# rubixluver123 was misunderstood!



## vincent80000 (Aug 27, 2011)

I made a huge mistake accusing rubixluver123 of flat out scamming people. I want to apologize to her, which I did already, that I did this, making her lose a bunch of subscribers. I know this act is immature, and I hope you understand where I'm coming from. A couple days ago I posted a thread, that rubixluver123 was a scammer. What I didn't know was that the1996iscool, the person I accused was her, winning her own contest, isn't her. It's actually one of her cousins, who just happened to win her contest. Believe this is me, I was the original person who started the whole "rubixluver123 is a scammer" thing, yet now, I'm the one saying she was misunderstood. I just talked to her on Skype and she was quite upset, which I fully understand, considering the fact that she was put through all this. I just wanted to clear up everything, and I hope everyone f her fans forgive me for doing what I did, because it is very wrong. In reality, she is a real nice person, who has lots and lots of reviews, and she does very well reviewing them. She also does many other interesting videos, so, please check her out! Her channel is on Youtube, "rubixluver123" ,or you can reach her at http://www.youtube.com/user/rubixluver123 Don't forget to comment rate and subscribe to her!

Thanks for understanding,
Vincent


----------



## ~Phoenix Death~ (Aug 27, 2011)

To apologize for what you did=Huge, gigantic, gold, diamond...BALLS you have sir.
I have been helping her this entire time and I am infinitely relieved that this has come to a close. Yes, what you did was wrong, but at least you apologized, something I rarely EVER see.
Thank you ever so much for your consideration, you have no idea how me and her are glad.


----------



## vincent80000 (Aug 27, 2011)

~Phoenix Death~ said:


> To apologize for what you did=Huge, gigantic, gold, diamond...BALLS you have sir.
> I have been helping her this entire time and I am infinitely relieved that this has come to a close. Yes, what you did was wrong, but at least you apologized, something I rarely EVER see.
> Thank you ever so much for your consideration, you have no idea how me and her are glad.


 
Sorry to you too. I said some things to you too, which might of become offensive.  I know what you did to help her was very courteous, and I know what I did was very wrong. I know what I did though. Thanks, Sir! 

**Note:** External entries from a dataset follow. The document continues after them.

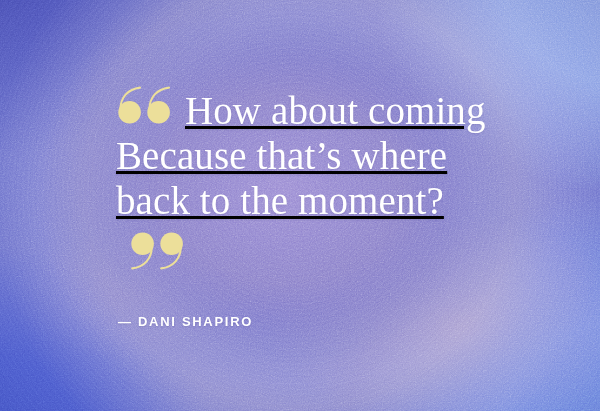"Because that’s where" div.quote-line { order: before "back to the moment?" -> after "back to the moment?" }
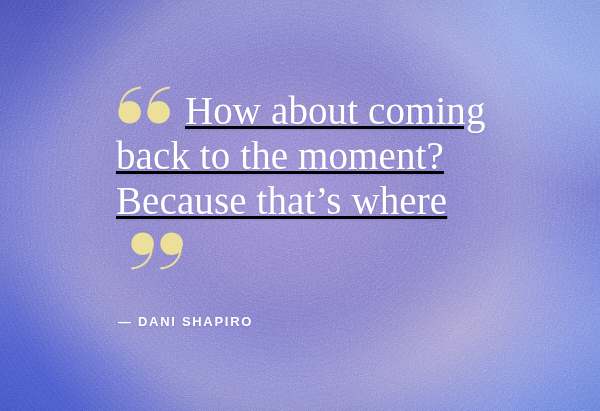"— DANI SHAPIRO" div { html: <div>— DANI SHAPIRO</div> -> none }
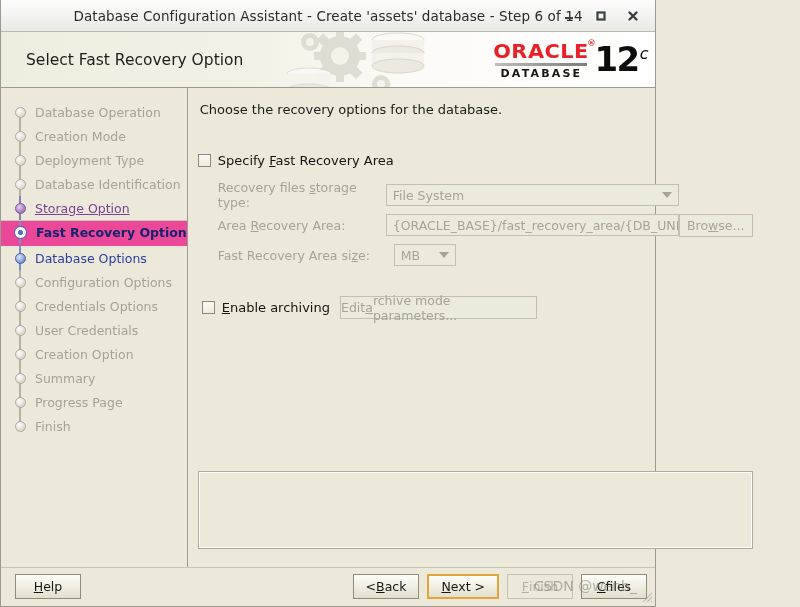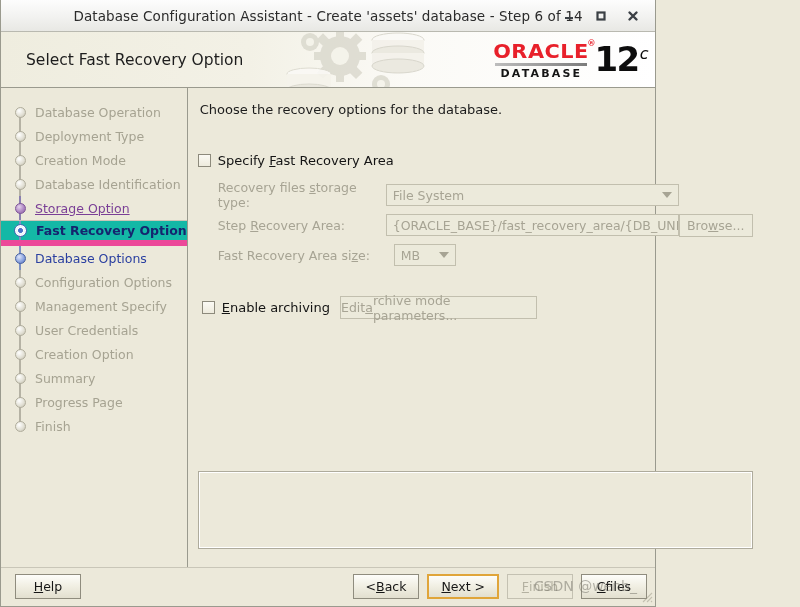"Deployment Type" div.step { order: before "Creation Mode" -> after "Creation Mode" }
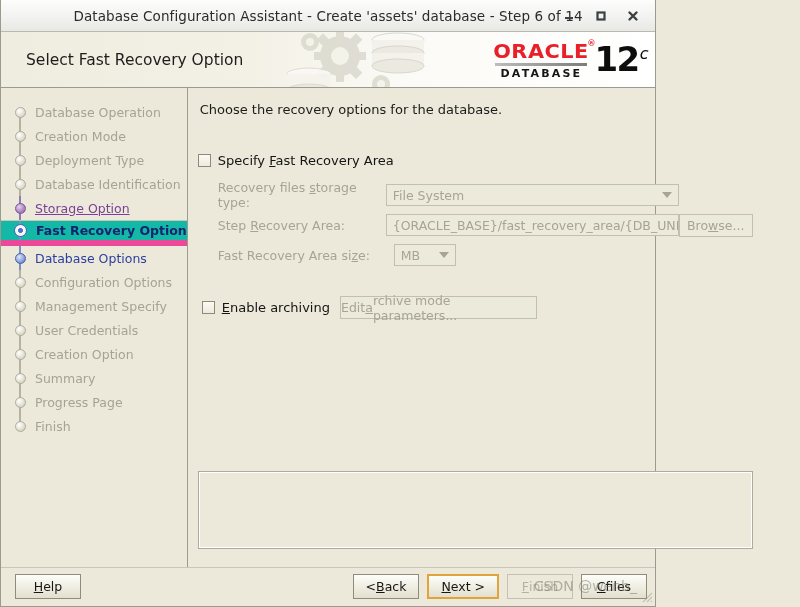"Fast Recovery Option" .step.current { background: #14b8a6 -> #ec4899; border-bottom: 6px solid #ec4899 -> 2px solid #ec4899 }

P.S. I should be the one calling you sir. I'm only 12 years old, barely learning the ways of life.


----------



## RyanReese09 (Aug 27, 2011)

This thread makes me smile, in more ways than one .


----------



## collinbxyz (Aug 27, 2011)

It's always the 12 year olds *sigh*

If you didn't realize, I'm also 12

I'm glad you apologized! +1 for SpeedSolving!
I didn't look into it much, but I also thought this was fake. So sorry to everyone.


----------



## Ranzha (Aug 27, 2011)

Good on you for apologizing, but I do hope you realize the amount of drama you caused. =/
Being 12, you think your actions are true and you act out rashly and hurt more than you help. I certainly did. I had just turned 13 upon joining the forums. I was (am) yet quite a noob. That's why I don't post all too much anymore. =P


----------



## cubernya (Aug 27, 2011)

Explain the same IP adress for the 2 people then


----------



## JonnyWhoopes (Aug 27, 2011)

theZcuber said:


> Explain the same IP adress for the 2 people then


 
Didn't you read the whole cousins part?


----------



## cubernya (Aug 27, 2011)

I know. Cousins normally don't live in the same house


----------



## caseyd (Aug 27, 2011)

but they visit often?


----------



## JonnyWhoopes (Aug 27, 2011)

theZcuber said:


> I know. Cousins normally don't live in the same house


 
I can think of several families (including my nieces and nephews) who live within 5 minutes of their cousins. Not to far fetched for her cousin to have been in her house.


----------



## vcuber13 (Aug 27, 2011)

theZcuber said:


> I know. Cousins normally don't live in the same house


 
my cousin lives with me


----------



## ~Phoenix Death~ (Aug 27, 2011)

vincent80000 said:


> Sorry to you too. I said some things to you too, which might of become offensive.  I know what you did to help her was very courteous, and I know what I did was very wrong. I know what I did though. Thanks, Sir!
> 
> P.S. I should be the one calling you sir. I'm only 12 years old, barely learning the ways of life.


 Lesson learned, let's be done with it.


RyanReese09 said:


> This thread makes me smile, in more ways than one .


 <3


theZcuber said:


> Explain the same IP adress for the 2 people then


 Since this is an FAQ:
They are cousins. 


theZcuber said:


> I know. Cousins normally don't live in the same house


They don't need to. A quick visit does fine.


caseyd said:


> but they visit often?


 Problem?
Nah just kidding. To knowledge, they do sometimes.


----------



## CubeLTD (Aug 27, 2011)

~Phoenix Death~ said:


> Lesson learned, let's be done with it.
> 
> <3
> 
> ...


 
If 1996iscool (the one on SS) is Rubixluver123 (according to you) then why did she write " Hope I win" on the giveaway thread and then edited it out? Not trying to frame her anything, but just inquiring.


----------



## ~Phoenix Death~ (Aug 27, 2011)

(I can't click on "Reply to Quote")
(And because rubixluver123 is banned here, for a retarded reason, I have to answer her questions for here)
Anyway, a top question everyone has asked is, why she edited her first post.
Direct Quote from our Skype Conversation:



> Well mainly since I wanted to leave that channel behind and have a fresh start
> [9:40:35 PM] Rubixluver123: Guess it didn't help
> [9:41:03 PM] Rubixluver123: I never wanted to hide having that SS accou t just wanted to start fresh on a new account


----------



## vincent80000 (Aug 29, 2011)

..


----------



## PatrickJameson (Aug 29, 2011)

~Phoenix Death~ said:


> (And because rubixluver123 is banned here, for a retarded reason, I have to answer her questions for here)


 
(I could always be contacted regarding bans and I requested they contact me via the chatroom. Not sure why you didn't try to contact any mods.)

Anyway, having the same IP address, emails which were literally [first and last name][email protected] and [first and last name][email protected] on their SS accounts, and having 1996iscool change all of his/her posts from the point of view of rubixluver123 to the point of view of some random person who likes rubixluver123's videos didn't really help much. This all after 1996iscool stopped responding to my PMs.

srsguise. This wasn't a big deal and could have been easily be sorted out within a few minutes with some communication.


----------